One of the problems of enjoying overpowering success for a sustained period of time is that it’s easy to start taking it for granted, and the recent issues to plague the franchise’s recent installments is beginning to make it look as though the Marvel Cinematic Universe could be falling into that trap.
Having become the world’s highest-grossing film series and then done nothing but extend its lead at the head of the pack, it’s easy to imagine that Kevin Feige and his underlings simply assume that people will turn out in huge numbers regardless of what the quality of the end product turns out to be. In the case of Ant-Man and the Wasp: Quantumania, though, that was shown not to be the case.
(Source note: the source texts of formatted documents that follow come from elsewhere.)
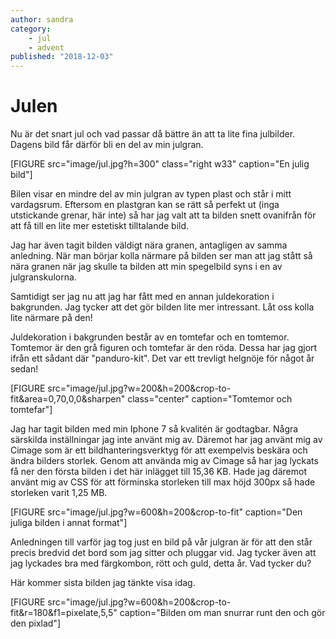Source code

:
 ```yaml
---
author: sandra
category:
    - jul
    - advent
published: "2018-12-03"
---
```

Julen
==================================

Nu är det snart jul och vad passar då bättre än att ta lite fina julbilder. Dagens bild får därför bli en del av min julgran.

<!--more-->

[FIGURE src="image/jul.jpg?h=300" class="right w33" caption="En julig bild"]

Bilen visar en mindre del av min julgran av typen plast och står i mitt vardagsrum. Eftersom en plastgran kan se rätt så perfekt ut (inga utstickande grenar, här inte) så har jag valt att ta bilden snett ovanifrån för att få till en lite mer estetiskt tilltalande bild.

Jag har även tagit bilden väldigt nära granen, antagligen av samma anledning. När man börjar kolla närmare på bilden ser man att jag stått så nära granen när jag skulle ta bilden att min spegelbild syns i en av julgranskulorna.

Samtidigt ser jag nu att jag har fått med en annan juldekoration i bakgrunden. Jag tycker att det gör bilden lite mer intressant. Låt oss kolla lite närmare på den!

Juldekoration i bakgrunden består av en tomtefar och en tomtemor. Tomtemor är den grå figuren och tomtefar är den röda. Dessa har jag gjort ifrån ett sådant där "panduro-kit". Det var ett trevligt helgnöje för något år sedan!

[FIGURE src="image/jul.jpg?w=200&h=200&crop-to-fit&area=0,70,0,0&sharpen" class="center" caption="Tomtemor och tomtefar"]

Jag har tagit bilden med min Iphone 7 så kvalitén är godtagbar. Några särskilda inställningar jag inte använt mig av. Däremot har jag använt mig av Cimage som är ett bildhanteringsverktyg för att exempelvis beskära och ändra bilders storlek. Genom att använda mig av Cimage så har jag lyckats få ner den första bilden i det här inlägget till 15,36 KB. Hade jag däremot använt mig av CSS för att förminska storleken till max höjd 300px så hade storleken varit 1,25 MB.

[FIGURE src="image/jul.jpg?w=600&h=200&crop-to-fit" caption="Den juliga bilden i annat format"]

Anledningen till varför jag tog just en bild på vår julgran är för att den står precis bredvid det bord som jag sitter och pluggar vid. Jag tycker även att jag lyckades bra med färgkombon, rött och guld, detta år. Vad tycker du?

Här kommer sista bilden jag tänkte visa idag.

[FIGURE src="image/jul.jpg?w=600&h=200&crop-to-fit&r=180&f1=pixelate,5,5" caption="Bilden om man snurrar runt den och gör den pixlad"]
That leads us onto the sequel to Shang-Chi and the Legend of the Ten Rings; the opener is deservedly deemed as one of the MCU’s best-reviewed origin stories ever, turned Simu Liu into an overnight superstar, performed admirably at the box office in spite of the pandemic, and put a fresh twist on the standard formula while also adding some intriguing and exciting world-building into the mix.
The downside is that Shang-Chi hit theaters in September of 2021, and the follow-up is a long way away. Destin Daniel Cretton is busy with Avengers: The Kang Dynasty – which doesn’t release until May of 2025 – while there aren’t any projects announced for the big screen beyond May of 2026, so there’s set to be at least a five-year gap between installments.
The MCU’s ambitious interconnected storytelling has always been one of its greatest strengths, but that adherence to formula can also be a detriment, when it arguably would have been wiser to plunge Shang-Chi 2 onto the fast-track as soon as possible.